Your goal: Practice item. Set the material below down again exactly, with no pictures.

Supplied data:

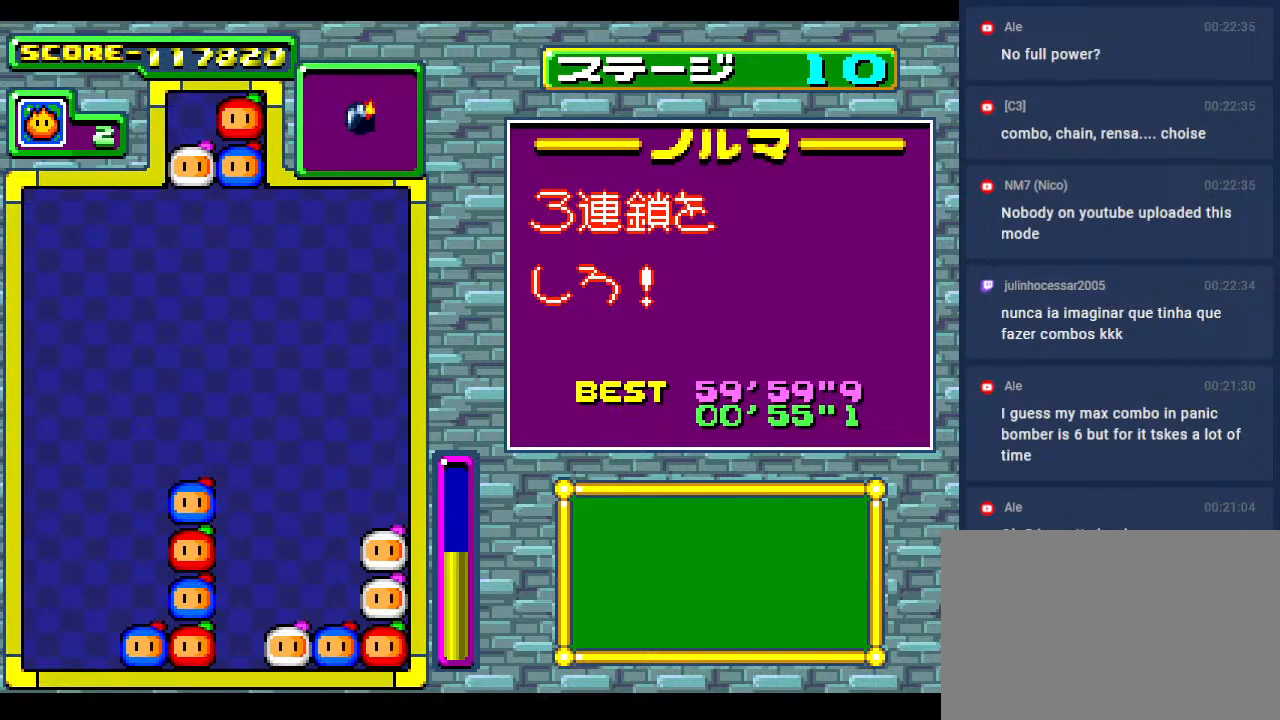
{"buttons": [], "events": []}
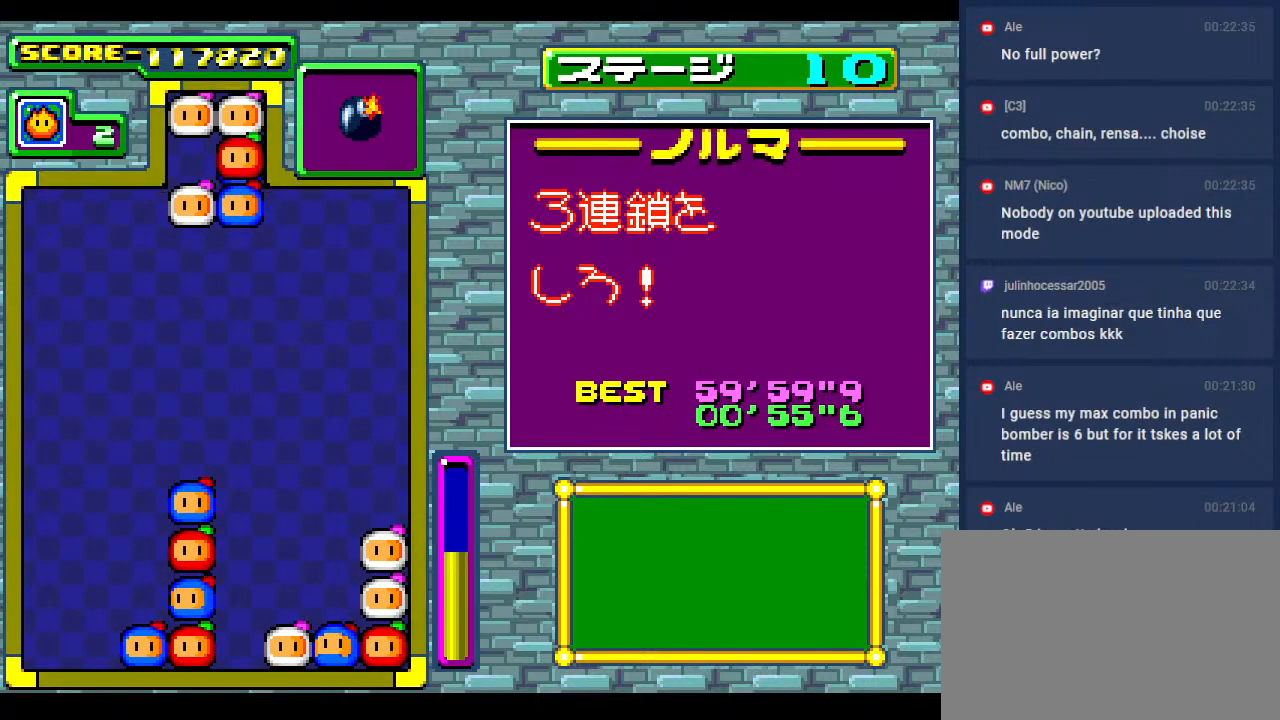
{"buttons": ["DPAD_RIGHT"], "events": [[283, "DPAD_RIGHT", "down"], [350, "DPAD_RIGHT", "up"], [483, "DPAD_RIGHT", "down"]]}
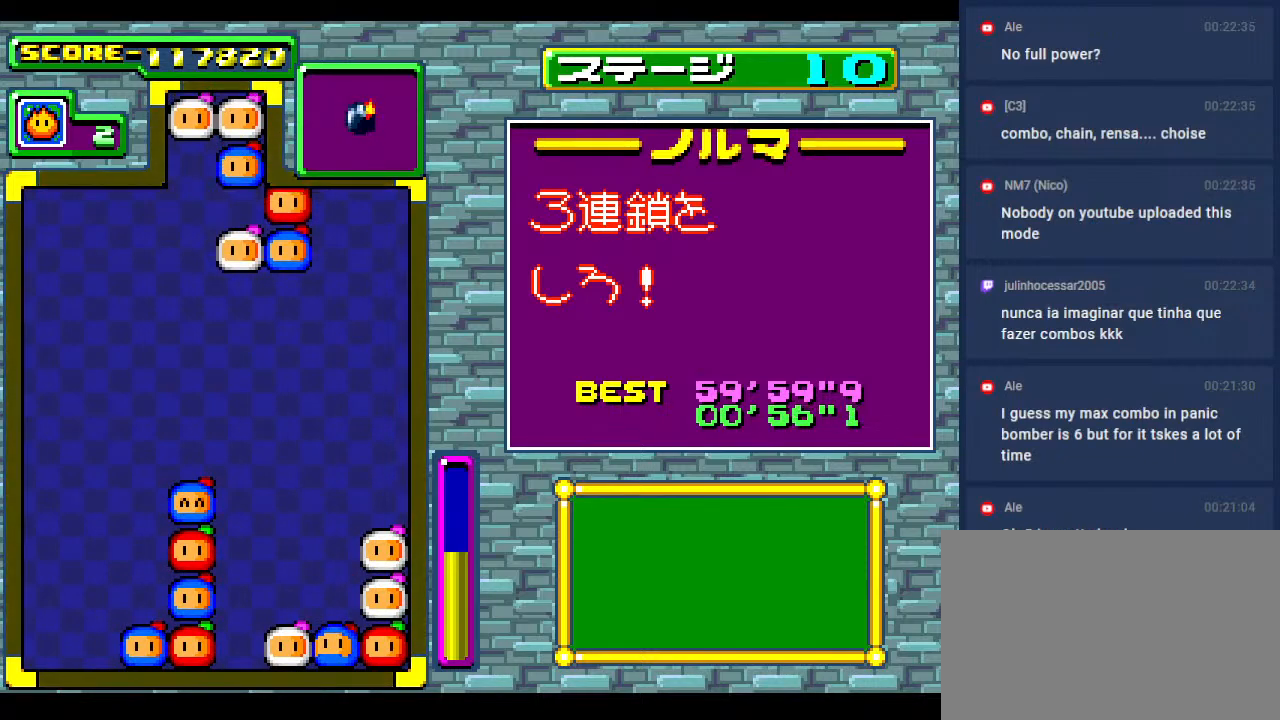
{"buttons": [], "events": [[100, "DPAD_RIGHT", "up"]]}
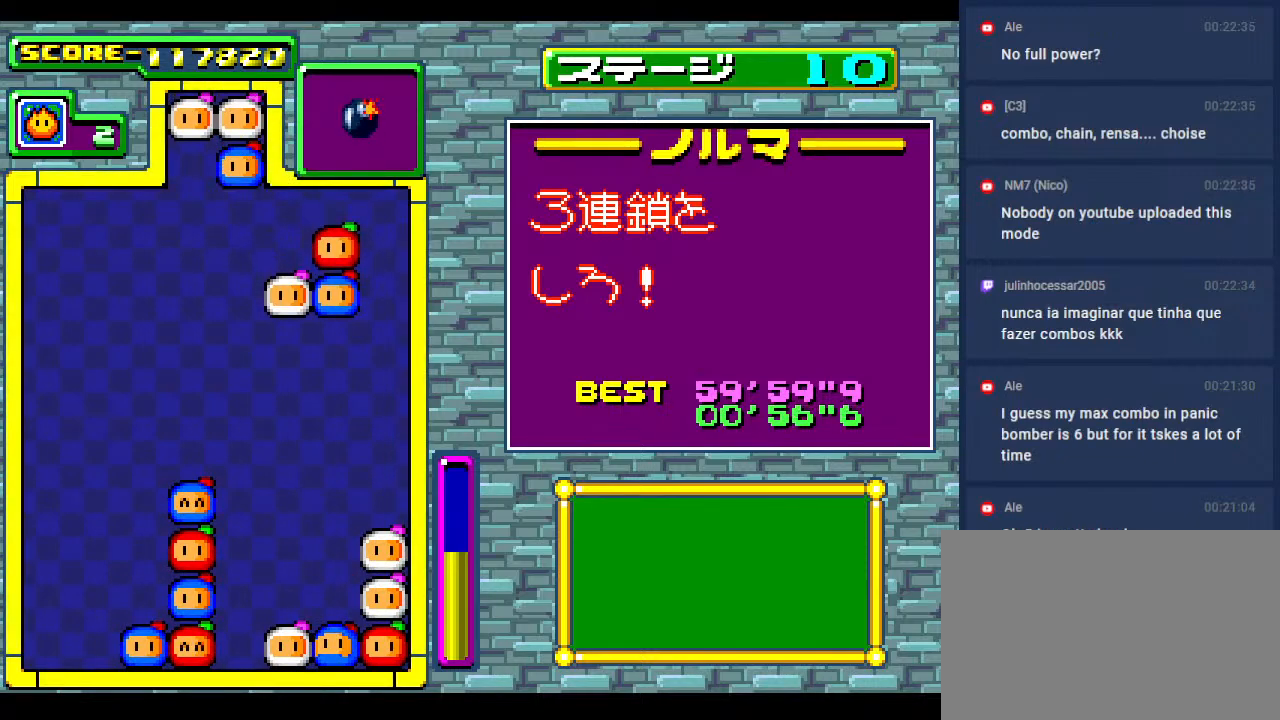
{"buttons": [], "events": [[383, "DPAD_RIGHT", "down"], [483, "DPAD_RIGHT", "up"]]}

Solution:
{"buttons": [], "events": []}
{"buttons": ["DPAD_RIGHT"], "events": [[283, "DPAD_RIGHT", "down"], [350, "DPAD_RIGHT", "up"], [483, "DPAD_RIGHT", "down"]]}
{"buttons": [], "events": [[100, "DPAD_RIGHT", "up"]]}
{"buttons": [], "events": [[383, "DPAD_RIGHT", "down"], [483, "DPAD_RIGHT", "up"]]}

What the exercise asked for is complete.